((

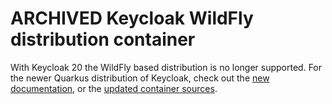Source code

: # ARCHIVED Keycloak WildFly distribution container

With Keycloak 20 the WildFly based distribution is no longer supported. For the newer Quarkus distribution of Keycloak,
check out the [new documentation](https://www.keycloak.org/server/containers), or the
[updated container sources](https://github.com/keycloak/keycloak/tree/main/quarkus/container).

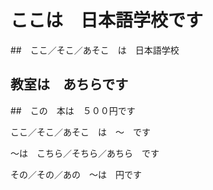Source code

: # ここは　日本語学校です
##　ここ／そこ／あそこ　は　日本語学校
## 教室は　あちらです
##　この　本は　５００円です


ここ／そこ／あそこ　は　～　です

～は　こちら／そちら／あちら　です

その／その／あの　～は　円です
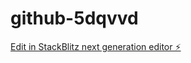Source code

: # github-5dqvvd

[Edit in StackBlitz next generation editor ⚡️](https://stackblitz.com/~/github.com/no-turno/github-5dqvvd)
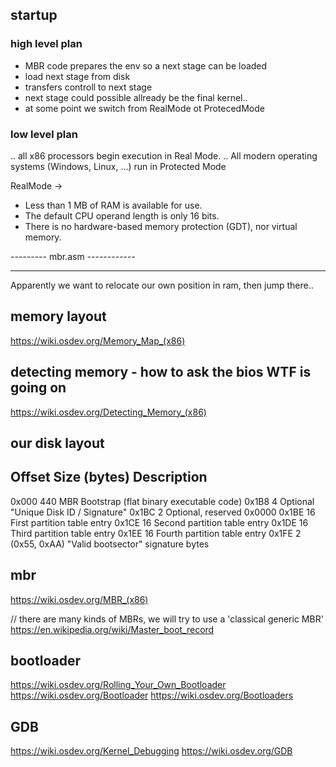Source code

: ## startup

### high level plan
* MBR code prepares the env so a next stage can be loaded
* load next stage from disk
* transfers controll to next stage
* next stage could possible allready be the final kernel..
* at some point we switch from RealMode ot ProtecedMode


### low level plan

.. all x86 processors begin execution in Real Mode.
.. All modern operating systems (Windows, Linux, ...) run in Protected Mode

RealMode -> 
* Less than 1 MB of RAM is available for use.
* The default CPU operand length is only 16 bits.
* There is no hardware-based memory protection (GDT), nor virtual memory.

--------- mbr.asm ------------


------------------------------

Apparently we want to relocate our own position in ram, then jump there..


## memory layout
https://wiki.osdev.org/Memory_Map_(x86)

## detecting memory - how to ask the bios WTF is going on
https://wiki.osdev.org/Detecting_Memory_(x86)

## our disk layout

Offset  Size (bytes)    Description
----------------------------------------------------------
0x000   440  MBR Bootstrap (flat binary executable code)
0x1B8     4  Optional "Unique Disk ID / Signature"
0x1BC     2  Optional, reserved 0x0000
0x1BE    16  First partition table entry
0x1CE    16  Second partition table entry
0x1DE    16  Third partition table entry
0x1EE    16  Fourth partition table entry
0x1FE     2  (0x55, 0xAA) "Valid bootsector" signature bytes


## mbr
https://wiki.osdev.org/MBR_(x86)

// there are many kinds of MBRs, we will try to use a 'classical generic MBR'
https://en.wikipedia.org/wiki/Master_boot_record 


## bootloader
https://wiki.osdev.org/Rolling_Your_Own_Bootloader
https://wiki.osdev.org/Bootloader
https://wiki.osdev.org/Bootloaders


## GDB
https://wiki.osdev.org/Kernel_Debugging
https://wiki.osdev.org/GDB
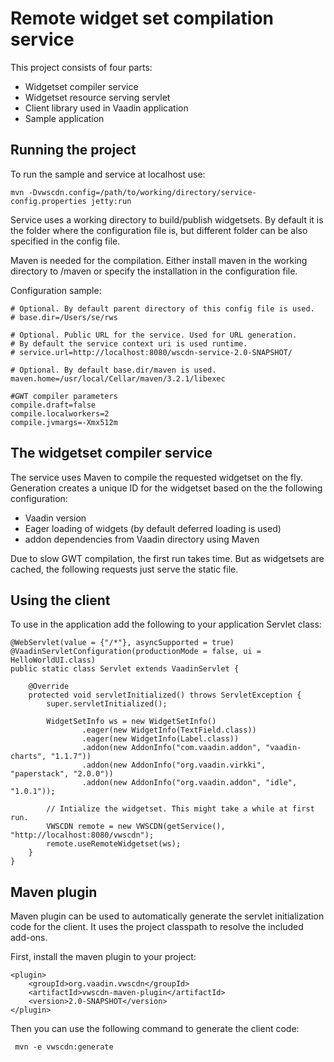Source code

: 
Remote widget set compilation service
===

This project consists of four parts:
 - Widgetset compiler service
 - Widgetset resource serving servlet
 - Client library used in Vaadin application
 - Sample application
 
Running the project
---

To run the sample and service at localhost use:

    mvn -Dvwscdn.config=/path/to/working/directory/service-config.properties jetty:run


Service uses a working directory to build/publish widgetsets. By default it is the folder where the configuration 
file is, but different folder can be also specified in the config file.

Maven is needed for the compilation. Either install maven in the working directory to <workdir>/maven or
specify the installation in the configuration file.

Configuration sample:

    # Optional. By default parent directory of this config file is used. 
    # base.dir=/Users/se/rws
    
    # Optional. Public URL for the service. Used for URL generation.
    # By default the service context uri is used runtime.
    # service.url=http://localhost:8080/wscdn-service-2.0-SNAPSHOT/
      
    # Optional. By default base.dir/maven is used.
    maven.home=/usr/local/Cellar/maven/3.2.1/libexec
    
    #GWT compiler parameters
    compile.draft=false
    compile.localworkers=2
    compile.jvmargs=-Xmx512m


The widgetset compiler service
---
The service uses Maven to compile the requested widgetset on the fly. Generation creates a unique ID for the widgetset based on the the following configuration:
- Vaadin version 
- Eager loading of widgets (by default deferred loading is used)
- addon dependencies from Vaadin directory using Maven

Due to slow GWT compilation, the first run takes time. But as widgetsets are cached, the following requests just serve the static file.


Using the client
---

To use in the application add the following to your application Servlet class:


    @WebServlet(value = {"/*"}, asyncSupported = true)
    @VaadinServletConfiguration(productionMode = false, ui = HelloWorldUI.class)
    public static class Servlet extends VaadinServlet {

        @Override
        protected void servletInitialized() throws ServletException {
            super.servletInitialized();

            WidgetSetInfo ws = new WidgetSetInfo()
                    .eager(new WidgetInfo(TextField.class))
                    .eager(new WidgetInfo(Label.class))
                    .addon(new AddonInfo("com.vaadin.addon", "vaadin-charts", "1.1.7"))
                    .addon(new AddonInfo("org.vaadin.virkki", "paperstack", "2.0.0"))
                    .addon(new AddonInfo("org.vaadin.addon", "idle", "1.0.1"));

            // Intialize the widgetset. This might take a while at first run.
            VWSCDN remote = new VWSCDN(getService(), "http://localhost:8080/vwscdn");
            remote.useRemoteWidgetset(ws);
        }
    }

Maven plugin
---

Maven plugin can be used to automatically generate the servlet initialization code for the client. It uses the project classpath to resolve the included add-ons. 

First, install the maven plugin to your project:

    <plugin>
        <groupId>org.vaadin.vwscdn</groupId>
        <artifactId>vwscdn-maven-plugin</artifactId>
        <version>2.0-SNAPSHOT</version>
    </plugin>


Then you can use the following command to generate the client code:

     mvn -e vwscdn:generate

))

- [Task instructions] Above are the records. Copy only the lines from the one with "[Edit in StackBlitz" through the one with "- Sample application", exactly, with no pictures.

- [Output of the exercise]
[Edit in StackBlitz next generation editor ⚡️](https://stackblitz.com/~/github.com/no-turno/github-5dqvvd)
Source code

: ## startup

### high level plan
* MBR code prepares the env so a next stage can be loaded
* load next stage from disk
* transfers controll to next stage
* next stage could possible allready be the final kernel..
* at some point we switch from RealMode ot ProtecedMode


### low level plan

.. all x86 processors begin execution in Real Mode.
.. All modern operating systems (Windows, Linux, ...) run in Protected Mode

RealMode -> 
* Less than 1 MB of RAM is available for use.
* The default CPU operand length is only 16 bits.
* There is no hardware-based memory protection (GDT), nor virtual memory.

--------- mbr.asm ------------


------------------------------

Apparently we want to relocate our own position in ram, then jump there..


## memory layout
https://wiki.osdev.org/Memory_Map_(x86)

## detecting memory - how to ask the bios WTF is going on
https://wiki.osdev.org/Detecting_Memory_(x86)

## our disk layout

Offset  Size (bytes)    Description
----------------------------------------------------------
0x000   440  MBR Bootstrap (flat binary executable code)
0x1B8     4  Optional "Unique Disk ID / Signature"
0x1BC     2  Optional, reserved 0x0000
0x1BE    16  First partition table entry
0x1CE    16  Second partition table entry
0x1DE    16  Third partition table entry
0x1EE    16  Fourth partition table entry
0x1FE     2  (0x55, 0xAA) "Valid bootsector" signature bytes


## mbr
https://wiki.osdev.org/MBR_(x86)

// there are many kinds of MBRs, we will try to use a 'classical generic MBR'
https://en.wikipedia.org/wiki/Master_boot_record 


## bootloader
https://wiki.osdev.org/Rolling_Your_Own_Bootloader
https://wiki.osdev.org/Bootloader
https://wiki.osdev.org/Bootloaders


## GDB
https://wiki.osdev.org/Kernel_Debugging
https://wiki.osdev.org/GDB
Source code

: 
Remote widget set compilation service
===

This project consists of four parts:
 - Widgetset compiler service
 - Widgetset resource serving servlet
 - Client library used in Vaadin application
 - Sample application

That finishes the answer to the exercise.